Problem to solve: Would you please transcribe the data in full and exactly, excluding images?

[Extracted data entries]
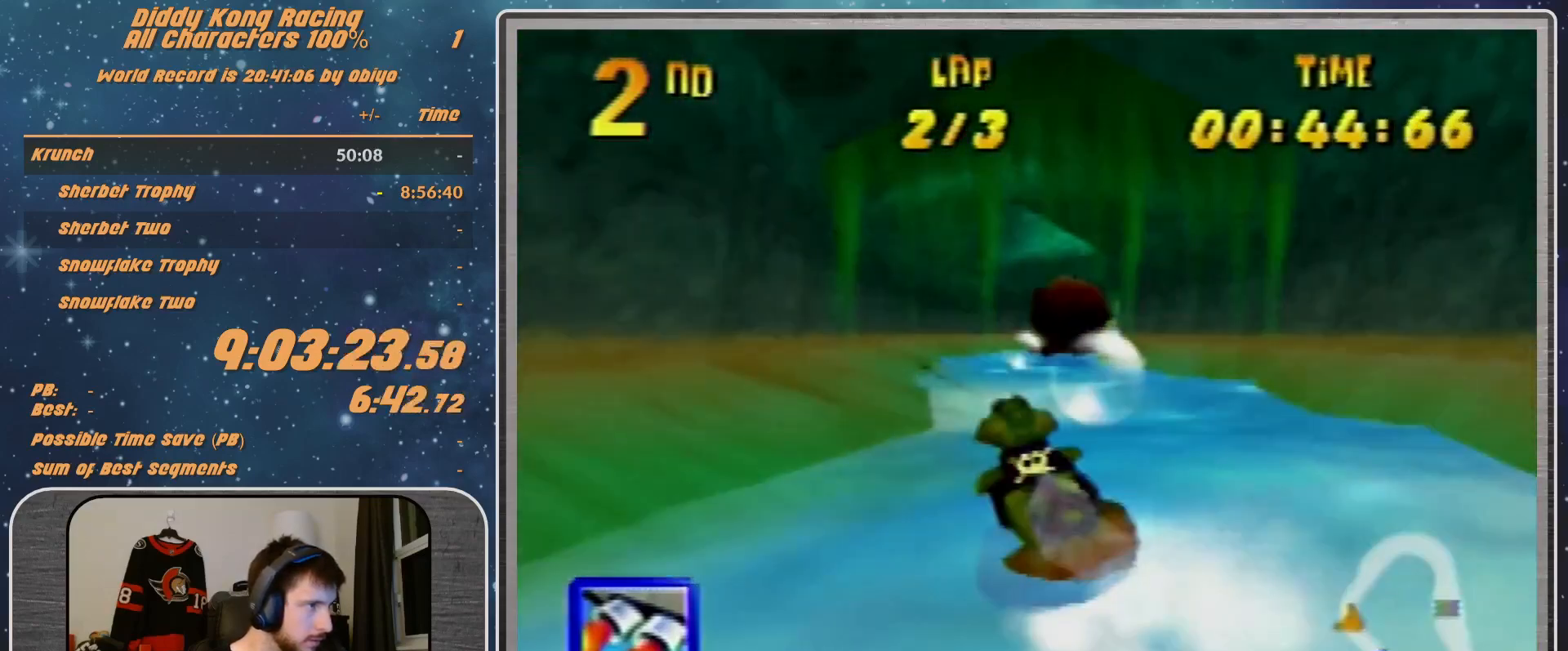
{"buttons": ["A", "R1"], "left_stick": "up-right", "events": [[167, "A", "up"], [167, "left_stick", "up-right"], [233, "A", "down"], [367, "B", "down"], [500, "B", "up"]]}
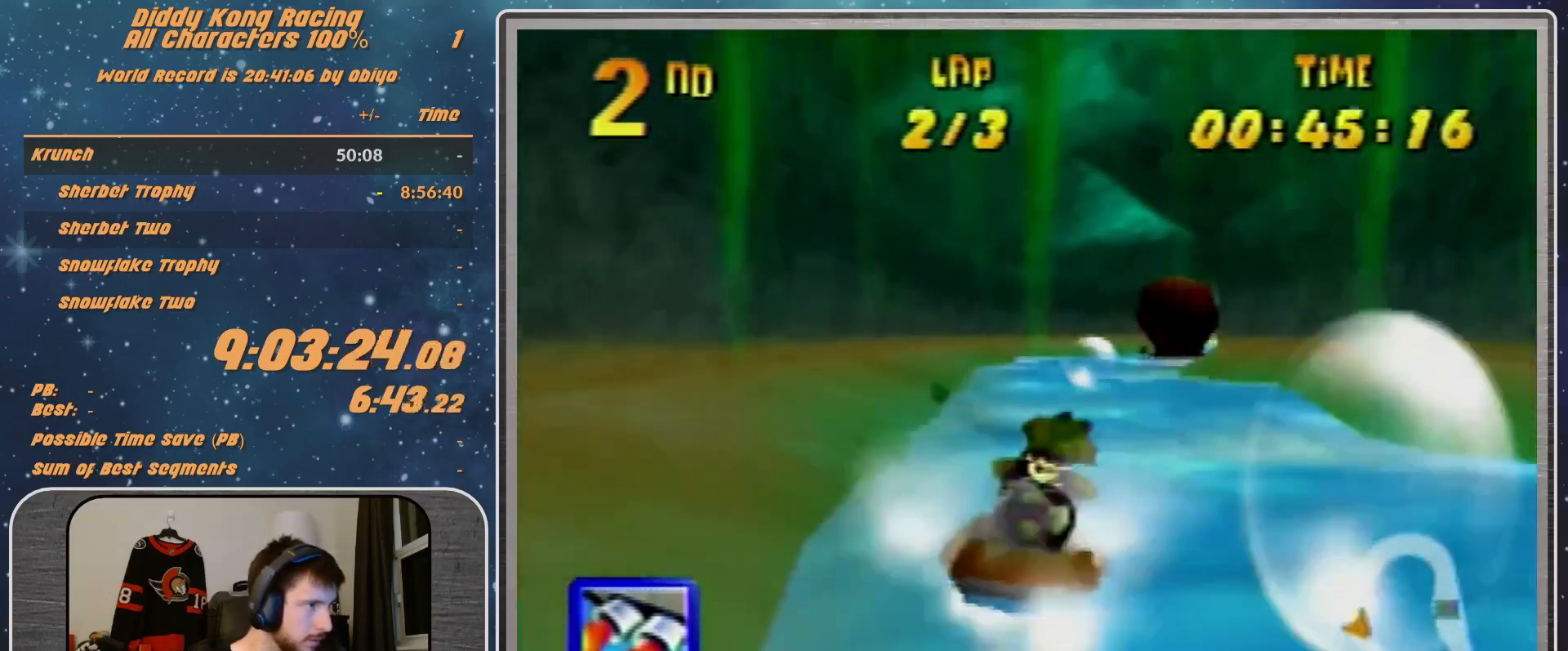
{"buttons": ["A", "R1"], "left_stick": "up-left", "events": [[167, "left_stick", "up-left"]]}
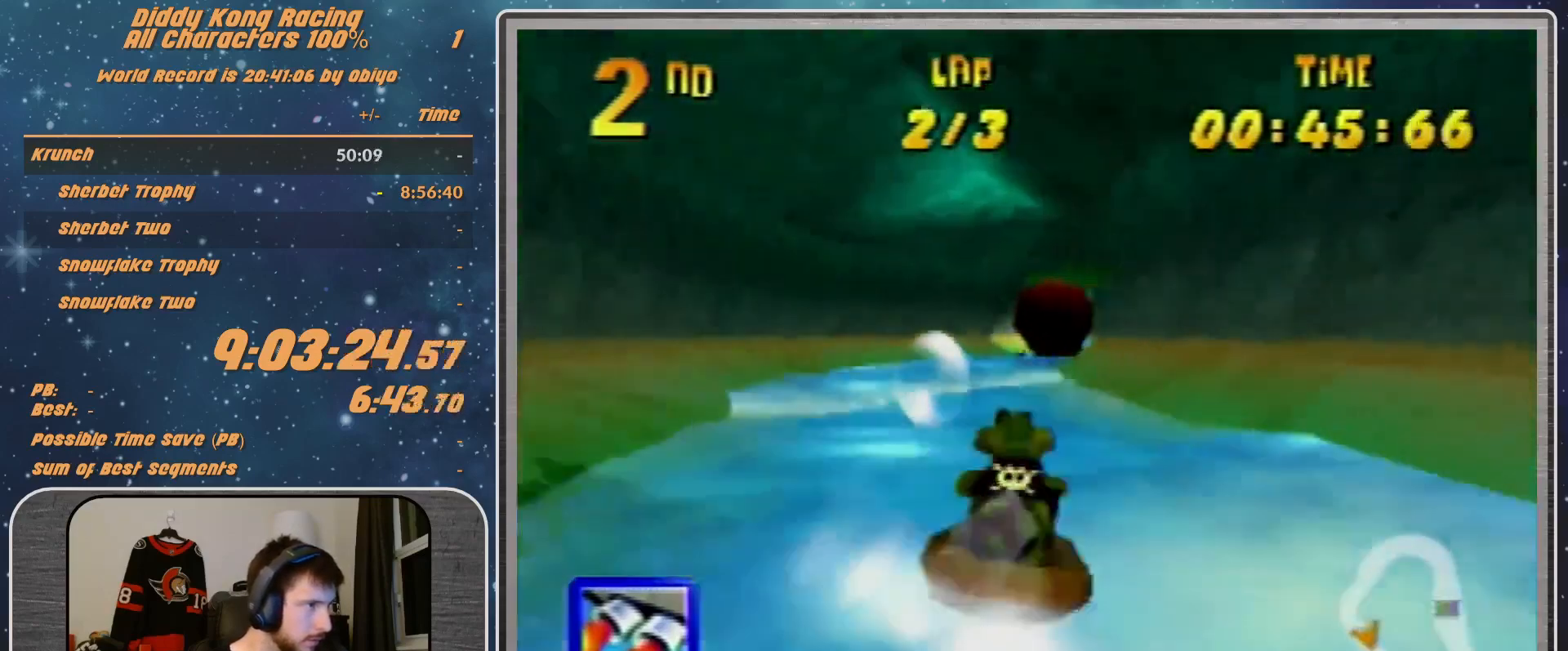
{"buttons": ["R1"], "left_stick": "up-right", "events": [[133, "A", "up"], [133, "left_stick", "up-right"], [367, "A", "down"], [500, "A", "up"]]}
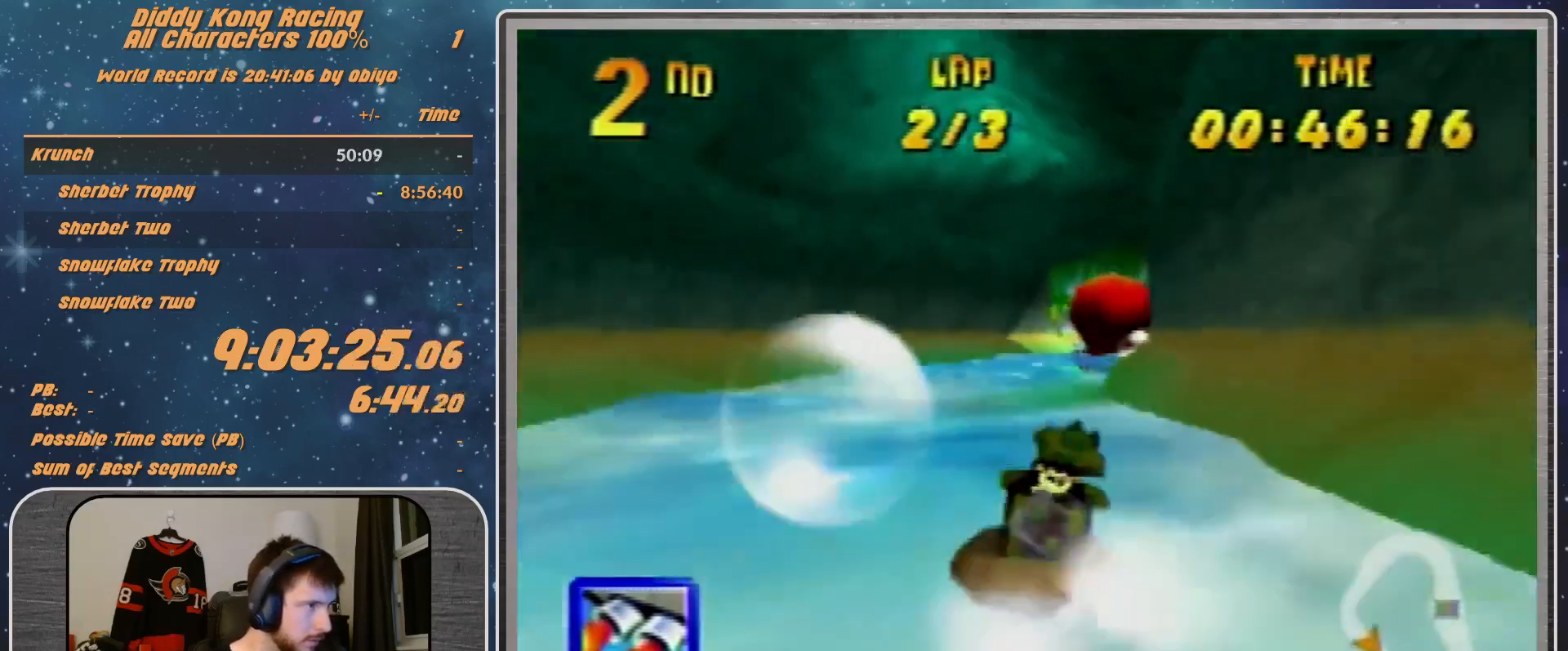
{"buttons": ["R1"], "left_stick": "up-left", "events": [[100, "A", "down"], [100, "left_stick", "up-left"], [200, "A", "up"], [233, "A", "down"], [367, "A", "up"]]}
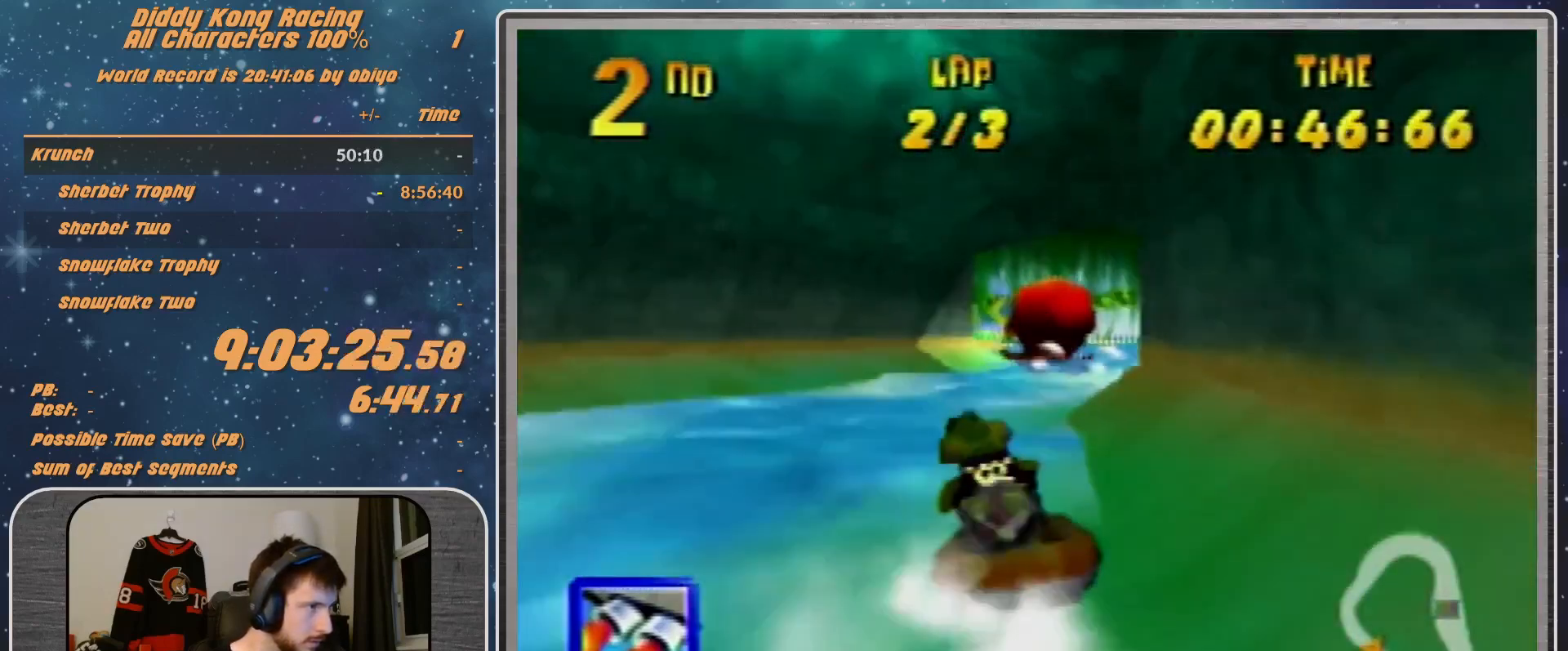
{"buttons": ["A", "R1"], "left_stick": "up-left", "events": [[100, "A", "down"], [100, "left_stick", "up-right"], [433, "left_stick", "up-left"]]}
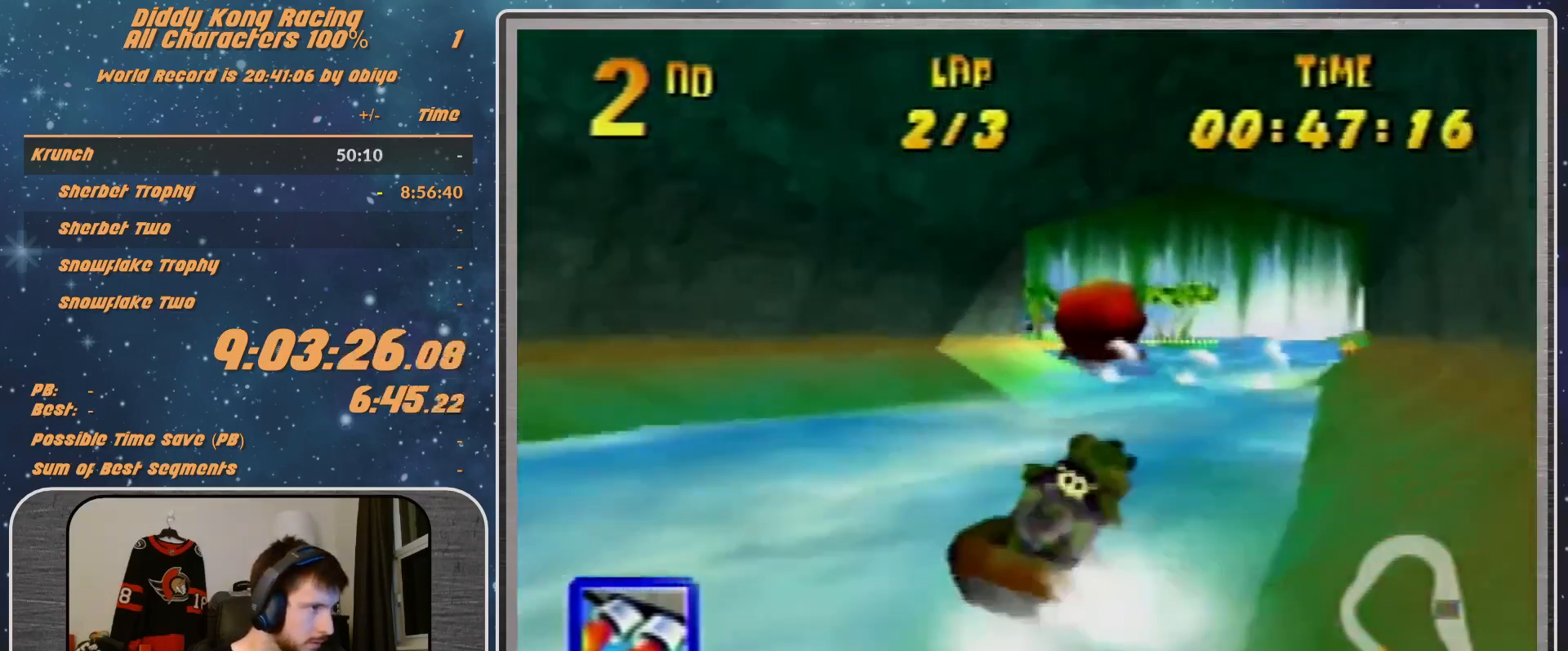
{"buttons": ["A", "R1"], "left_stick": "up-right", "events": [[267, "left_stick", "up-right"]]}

Solution for this exercise:
{"buttons": ["A", "R1"], "left_stick": "up-right", "events": [[167, "A", "up"], [167, "left_stick", "up-right"], [233, "A", "down"], [367, "B", "down"], [500, "B", "up"]]}
{"buttons": ["A", "R1"], "left_stick": "up-left", "events": [[167, "left_stick", "up-left"]]}
{"buttons": ["R1"], "left_stick": "up-right", "events": [[133, "A", "up"], [133, "left_stick", "up-right"], [367, "A", "down"], [500, "A", "up"]]}
{"buttons": ["R1"], "left_stick": "up-left", "events": [[100, "A", "down"], [100, "left_stick", "up-left"], [200, "A", "up"], [233, "A", "down"], [367, "A", "up"]]}
{"buttons": ["A", "R1"], "left_stick": "up-left", "events": [[100, "A", "down"], [100, "left_stick", "up-right"], [433, "left_stick", "up-left"]]}
{"buttons": ["A", "R1"], "left_stick": "up-right", "events": [[267, "left_stick", "up-right"]]}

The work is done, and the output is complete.